Aim of the task ▸
Change "Report" to "Reading" throughout the rows below and write them out again with everything else unchanged, but leave out the pictures.

----- Rows -----

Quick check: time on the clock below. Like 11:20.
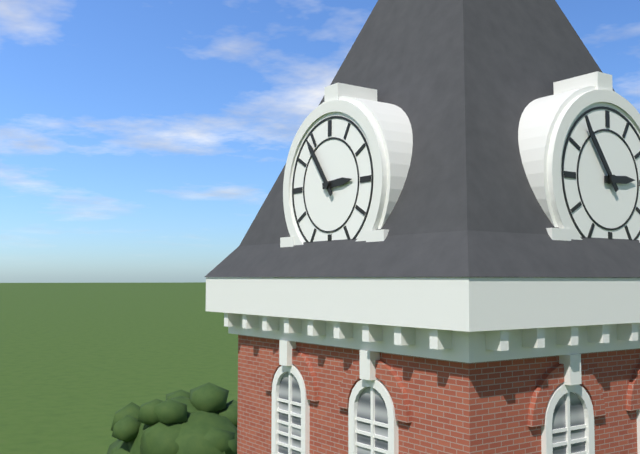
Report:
2:54
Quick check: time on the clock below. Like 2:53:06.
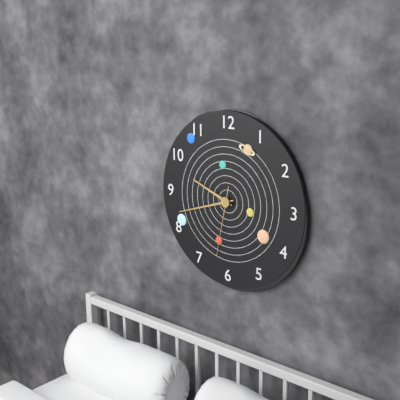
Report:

-----

Answer in full ▸
Quick check: time on the clock below. Like 11:20.
Reading:
2:54
Quick check: time on the clock below. Like 2:53:06.
Reading:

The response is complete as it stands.